For the data below, work out how many lines contain the word "CIRCLE" and supply only that number.

**Listed entries:**
□ □ □ □
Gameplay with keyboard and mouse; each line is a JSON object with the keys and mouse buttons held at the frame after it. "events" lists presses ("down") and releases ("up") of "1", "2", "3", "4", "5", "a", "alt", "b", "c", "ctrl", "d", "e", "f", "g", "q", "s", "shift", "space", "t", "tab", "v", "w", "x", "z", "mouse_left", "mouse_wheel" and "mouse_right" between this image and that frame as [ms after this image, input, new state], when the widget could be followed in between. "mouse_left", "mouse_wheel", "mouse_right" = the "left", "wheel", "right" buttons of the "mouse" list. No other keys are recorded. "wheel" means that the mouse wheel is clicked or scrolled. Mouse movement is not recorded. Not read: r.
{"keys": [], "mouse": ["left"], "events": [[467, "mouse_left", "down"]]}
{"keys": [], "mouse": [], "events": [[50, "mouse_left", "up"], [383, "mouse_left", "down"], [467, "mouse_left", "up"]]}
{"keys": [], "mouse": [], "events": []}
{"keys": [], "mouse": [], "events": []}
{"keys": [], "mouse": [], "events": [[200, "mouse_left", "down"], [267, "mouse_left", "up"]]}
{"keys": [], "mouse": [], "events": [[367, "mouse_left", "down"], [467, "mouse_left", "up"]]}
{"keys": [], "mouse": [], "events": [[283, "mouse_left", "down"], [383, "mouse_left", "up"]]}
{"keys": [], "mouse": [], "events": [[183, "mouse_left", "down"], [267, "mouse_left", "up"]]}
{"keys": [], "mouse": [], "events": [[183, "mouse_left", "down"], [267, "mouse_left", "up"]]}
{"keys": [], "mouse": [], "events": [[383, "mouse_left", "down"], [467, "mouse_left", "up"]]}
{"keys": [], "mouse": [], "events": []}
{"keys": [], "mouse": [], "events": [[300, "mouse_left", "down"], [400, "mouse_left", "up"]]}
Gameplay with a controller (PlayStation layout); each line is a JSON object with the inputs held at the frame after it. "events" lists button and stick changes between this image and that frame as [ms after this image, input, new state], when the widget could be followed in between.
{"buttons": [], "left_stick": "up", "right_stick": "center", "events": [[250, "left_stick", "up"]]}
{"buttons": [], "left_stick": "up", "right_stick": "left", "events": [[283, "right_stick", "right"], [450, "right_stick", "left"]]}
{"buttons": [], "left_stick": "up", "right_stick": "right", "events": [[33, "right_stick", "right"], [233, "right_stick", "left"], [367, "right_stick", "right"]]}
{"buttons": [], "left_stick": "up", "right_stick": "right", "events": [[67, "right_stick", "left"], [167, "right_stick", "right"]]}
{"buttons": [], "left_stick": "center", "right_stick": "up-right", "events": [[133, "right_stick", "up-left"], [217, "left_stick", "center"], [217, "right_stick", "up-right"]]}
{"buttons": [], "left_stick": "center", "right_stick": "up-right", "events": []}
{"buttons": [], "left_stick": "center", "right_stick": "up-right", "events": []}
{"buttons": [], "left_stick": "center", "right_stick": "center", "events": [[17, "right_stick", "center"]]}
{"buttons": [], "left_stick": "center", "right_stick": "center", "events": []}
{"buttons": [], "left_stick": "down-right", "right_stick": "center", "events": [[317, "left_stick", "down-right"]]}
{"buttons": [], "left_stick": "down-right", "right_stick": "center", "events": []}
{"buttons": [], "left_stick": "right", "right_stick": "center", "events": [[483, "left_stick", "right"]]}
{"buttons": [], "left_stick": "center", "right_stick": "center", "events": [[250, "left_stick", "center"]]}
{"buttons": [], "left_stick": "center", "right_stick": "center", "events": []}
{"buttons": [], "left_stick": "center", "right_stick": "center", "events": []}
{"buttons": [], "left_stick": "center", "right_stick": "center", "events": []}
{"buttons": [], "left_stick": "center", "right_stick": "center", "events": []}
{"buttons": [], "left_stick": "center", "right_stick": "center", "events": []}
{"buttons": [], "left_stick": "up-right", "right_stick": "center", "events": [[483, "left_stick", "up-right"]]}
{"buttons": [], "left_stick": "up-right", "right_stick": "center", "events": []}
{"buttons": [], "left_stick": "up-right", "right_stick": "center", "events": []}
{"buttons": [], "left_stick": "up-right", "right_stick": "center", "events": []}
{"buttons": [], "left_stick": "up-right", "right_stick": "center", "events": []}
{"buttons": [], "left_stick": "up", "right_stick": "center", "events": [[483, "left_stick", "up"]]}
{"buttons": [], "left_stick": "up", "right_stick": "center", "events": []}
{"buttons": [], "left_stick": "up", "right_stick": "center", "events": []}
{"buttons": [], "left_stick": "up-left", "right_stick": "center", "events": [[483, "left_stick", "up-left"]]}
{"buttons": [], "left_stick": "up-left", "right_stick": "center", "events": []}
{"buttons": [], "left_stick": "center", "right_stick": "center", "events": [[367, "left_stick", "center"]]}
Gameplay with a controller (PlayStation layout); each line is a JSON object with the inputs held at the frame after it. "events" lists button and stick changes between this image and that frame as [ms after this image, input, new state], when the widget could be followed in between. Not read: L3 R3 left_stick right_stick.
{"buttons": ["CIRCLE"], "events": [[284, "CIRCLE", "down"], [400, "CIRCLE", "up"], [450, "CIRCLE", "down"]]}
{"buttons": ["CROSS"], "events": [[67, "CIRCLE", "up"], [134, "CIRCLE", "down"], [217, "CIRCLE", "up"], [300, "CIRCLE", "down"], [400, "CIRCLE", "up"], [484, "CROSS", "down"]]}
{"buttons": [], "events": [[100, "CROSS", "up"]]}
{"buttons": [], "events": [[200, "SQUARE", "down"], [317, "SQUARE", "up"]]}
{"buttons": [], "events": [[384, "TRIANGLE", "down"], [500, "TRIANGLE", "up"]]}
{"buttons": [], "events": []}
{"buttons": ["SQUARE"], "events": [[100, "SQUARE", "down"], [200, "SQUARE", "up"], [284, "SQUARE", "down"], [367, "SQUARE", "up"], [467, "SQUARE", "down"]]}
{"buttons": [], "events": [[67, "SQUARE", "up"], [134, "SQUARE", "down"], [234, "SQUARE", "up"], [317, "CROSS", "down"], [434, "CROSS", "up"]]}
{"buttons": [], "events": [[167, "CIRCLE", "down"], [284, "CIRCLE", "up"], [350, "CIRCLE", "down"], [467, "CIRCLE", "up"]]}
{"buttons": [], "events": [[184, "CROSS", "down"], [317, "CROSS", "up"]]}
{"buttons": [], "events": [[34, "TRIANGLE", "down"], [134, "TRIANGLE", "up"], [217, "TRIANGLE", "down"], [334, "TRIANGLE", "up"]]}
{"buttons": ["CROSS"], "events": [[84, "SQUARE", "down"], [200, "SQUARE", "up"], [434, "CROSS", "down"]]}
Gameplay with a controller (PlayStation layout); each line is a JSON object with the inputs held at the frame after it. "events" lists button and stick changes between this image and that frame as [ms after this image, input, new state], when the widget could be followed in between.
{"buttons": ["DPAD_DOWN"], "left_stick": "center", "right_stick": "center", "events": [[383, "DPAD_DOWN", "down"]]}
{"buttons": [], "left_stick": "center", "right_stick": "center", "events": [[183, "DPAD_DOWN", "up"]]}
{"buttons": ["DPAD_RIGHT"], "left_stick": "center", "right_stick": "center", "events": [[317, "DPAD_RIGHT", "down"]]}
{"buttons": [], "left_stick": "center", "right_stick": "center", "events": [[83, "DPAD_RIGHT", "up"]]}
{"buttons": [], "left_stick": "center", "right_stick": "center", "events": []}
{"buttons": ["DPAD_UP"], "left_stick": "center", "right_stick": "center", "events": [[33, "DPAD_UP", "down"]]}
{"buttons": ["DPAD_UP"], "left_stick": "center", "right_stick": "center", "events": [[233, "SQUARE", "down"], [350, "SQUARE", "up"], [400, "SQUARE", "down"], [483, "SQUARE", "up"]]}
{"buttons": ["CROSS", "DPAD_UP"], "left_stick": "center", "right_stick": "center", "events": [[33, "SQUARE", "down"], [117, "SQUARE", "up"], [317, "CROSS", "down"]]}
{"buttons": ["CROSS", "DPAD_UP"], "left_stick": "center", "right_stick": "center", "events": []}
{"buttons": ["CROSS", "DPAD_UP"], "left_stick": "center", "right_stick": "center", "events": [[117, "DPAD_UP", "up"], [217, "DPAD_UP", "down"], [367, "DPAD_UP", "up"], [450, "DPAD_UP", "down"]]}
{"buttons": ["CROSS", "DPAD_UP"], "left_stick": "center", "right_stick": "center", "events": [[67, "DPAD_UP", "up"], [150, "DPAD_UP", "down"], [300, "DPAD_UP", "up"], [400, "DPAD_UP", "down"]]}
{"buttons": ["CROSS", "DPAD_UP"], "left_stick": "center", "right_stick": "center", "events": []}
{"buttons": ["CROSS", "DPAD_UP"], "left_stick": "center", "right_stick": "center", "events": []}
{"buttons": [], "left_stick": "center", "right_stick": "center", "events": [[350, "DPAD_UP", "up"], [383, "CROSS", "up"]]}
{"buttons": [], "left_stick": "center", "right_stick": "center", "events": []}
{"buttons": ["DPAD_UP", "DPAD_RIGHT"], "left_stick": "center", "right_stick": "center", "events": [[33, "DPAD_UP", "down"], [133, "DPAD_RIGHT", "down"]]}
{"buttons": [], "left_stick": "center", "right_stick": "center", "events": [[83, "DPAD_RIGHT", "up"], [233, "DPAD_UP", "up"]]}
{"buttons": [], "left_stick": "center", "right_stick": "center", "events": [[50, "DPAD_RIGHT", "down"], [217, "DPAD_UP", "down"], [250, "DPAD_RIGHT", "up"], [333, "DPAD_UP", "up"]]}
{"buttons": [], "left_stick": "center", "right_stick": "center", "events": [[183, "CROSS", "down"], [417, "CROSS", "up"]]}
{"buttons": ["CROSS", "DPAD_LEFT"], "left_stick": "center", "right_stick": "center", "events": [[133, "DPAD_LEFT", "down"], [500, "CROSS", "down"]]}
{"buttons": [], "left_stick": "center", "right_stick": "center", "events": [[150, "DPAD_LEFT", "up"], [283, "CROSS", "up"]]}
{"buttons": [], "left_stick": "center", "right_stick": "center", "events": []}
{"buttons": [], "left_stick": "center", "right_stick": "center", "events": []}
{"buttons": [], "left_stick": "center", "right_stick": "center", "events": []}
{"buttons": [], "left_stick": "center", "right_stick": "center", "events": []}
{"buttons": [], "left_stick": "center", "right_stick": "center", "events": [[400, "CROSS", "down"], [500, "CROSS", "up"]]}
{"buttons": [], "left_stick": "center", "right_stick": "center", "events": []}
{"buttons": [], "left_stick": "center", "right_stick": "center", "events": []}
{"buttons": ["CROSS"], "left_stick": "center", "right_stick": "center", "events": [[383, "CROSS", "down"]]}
□ □ □ □
**Written response:**
3